The hope of new life in a new century will almost certainly stimulate mystical aspirations of the sort now fostered by New Age movements. Some evangelicals see in this "false religion" itself a sign of the apocalypse. History will culminate in the forging of a "world rule" under a diabolic "angel of light." In any chain book-store, one can find dozens of titles in the New Age section—and, sure enough, there are three dozen or so titles to be found now in evangelical bookstores exposing the dangers of New Age religion. Even the threat of peace breaking out after the Cold War tends to frighten millennialists, who denounce one-worldism, whether it is represented by the "godless" UN or the "apostate" World Council of Churches. A European community containing ex-Soviet elements is the kind of "false peace" against which the religious right is always well armed. Indeed, New Age eschatology unites a number of the fundamentalists' old villains—evolution, through the alleged influence of Teilhard de Chardin in New Age thought; the "mind control" of psychiatry and "Deweyite" education; and papal Rome, through the ecumenical work of Catholics with Easterners.
But the century's end may be more marked by domestic than by international conflict. The makings of a cultural war are present in religious attacks on pornography, homosexuality, abortion and the eroticism of rock music and television. We hear again the myth that the Roman Empire was sluiced to its ruin in a slither of lubricity—as opposed to the economic conditions modern scholarship finds underlying the Roman decline.

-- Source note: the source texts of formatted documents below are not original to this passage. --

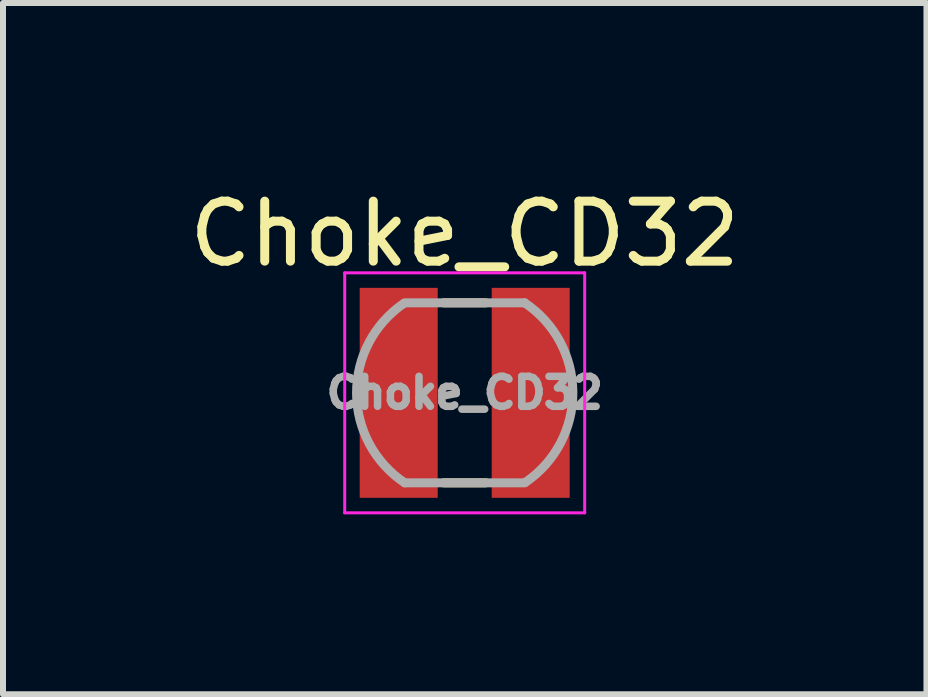
<source format=kicad_pcb>
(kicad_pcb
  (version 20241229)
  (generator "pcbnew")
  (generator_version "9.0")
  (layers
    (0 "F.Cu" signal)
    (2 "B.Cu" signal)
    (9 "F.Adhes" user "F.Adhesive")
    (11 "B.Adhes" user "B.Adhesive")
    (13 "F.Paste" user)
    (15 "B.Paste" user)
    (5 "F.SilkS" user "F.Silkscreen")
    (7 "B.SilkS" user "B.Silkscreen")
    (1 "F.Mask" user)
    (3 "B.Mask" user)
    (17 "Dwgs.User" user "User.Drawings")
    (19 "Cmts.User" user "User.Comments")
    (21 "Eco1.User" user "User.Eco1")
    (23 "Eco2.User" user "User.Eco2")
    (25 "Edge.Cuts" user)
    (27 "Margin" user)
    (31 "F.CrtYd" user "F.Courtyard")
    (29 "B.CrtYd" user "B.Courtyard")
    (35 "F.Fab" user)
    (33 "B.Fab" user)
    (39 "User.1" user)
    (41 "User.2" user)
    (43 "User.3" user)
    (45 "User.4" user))
  (footprint "Choke_CD32"
    (layer "F.Cu")
    (at 4.696 3.498)
    (property "Reference" "Choke_CD32" (at 0 -2.65 180) (layer "F.SilkS") (effects (font (size 1 1) (thickness 0.15))))
    (attr smd)
    (fp_line (start -0.35 -1.5) (end 0.35 -1.5) (stroke (width 0.15) (type solid)) (layer "F.SilkS"))
    (fp_line (start -0.35 1.5) (end 0.35 1.5) (stroke (width 0.15) (type solid)) (layer "F.SilkS"))
    (fp_line (start -2 -2) (end 2 -2) (stroke (width 0.05) (type solid)) (layer "F.CrtYd"))
    (fp_line (start -2 2) (end -2 -2) (stroke (width 0.05) (type solid)) (layer "F.CrtYd"))
    (fp_line (start 2 -2) (end 2 2) (stroke (width 0.05) (type solid)) (layer "F.CrtYd"))
    (fp_line (start 2 2) (end -2 2) (stroke (width 0.05) (type solid)) (layer "F.CrtYd"))
    (fp_line (start -1 1.5) (end 1 1.5) (stroke (width 0.15) (type solid)) (layer "F.Fab"))
    (fp_line (start 1 -1.5) (end -1 -1.5) (stroke (width 0.15) (type solid)) (layer "F.Fab"))
    (fp_arc (start -1 1.5) (mid -1.802749 0.009752) (end -1.016169 -1.489094) (stroke (width 0.15) (type solid)) (layer "F.Fab"))
    (fp_arc (start 1 -1.5) (mid 1.802749 -0.009752) (end 1.016169 1.489094) (stroke (width 0.15) (type solid)) (layer "F.Fab"))
    (fp_text user "${REFERENCE}" (at 0 0 0) (layer "F.Fab") (effects (font (size 0.5 0.5) (thickness 0.125))))
    (pad "1" smd rect (at -1.1 0 90) (size 3.5 1.3) (layers "F.Cu" "F.Mask" "F.Paste"))
    (pad "2" smd rect (at 1.1 0 90) (size 3.5 1.3) (layers "F.Cu" "F.Mask" "F.Paste")))
  (gr_rect
    (start -3 -3)
    (end 12.393 8.523)
    (stroke (width 0.1) (type default))
    (fill no)
    (layer "Edge.Cuts")))
</source>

The dying of an era promotes an obsession with decadence—with ideas of decline, decay and the feeble stylishness called dandyism. When these are not denounced, they are celebrated, as in Camille Paglia's giant new celebration of the decadent, Sexual Personae. The millennial malaise of the 1890s/1980s, the fin-de-siècle failure of nerve, will intensify speculation about our own ends—end of history, end of empire, end of the Cold War—playing against the recurrent Christian expectation of the world's end. The Bible will not be at the center of all these developments, but it will be of more importance than Frantz Fanon's work was to the modern role of blacks. We neglect it at our own peril.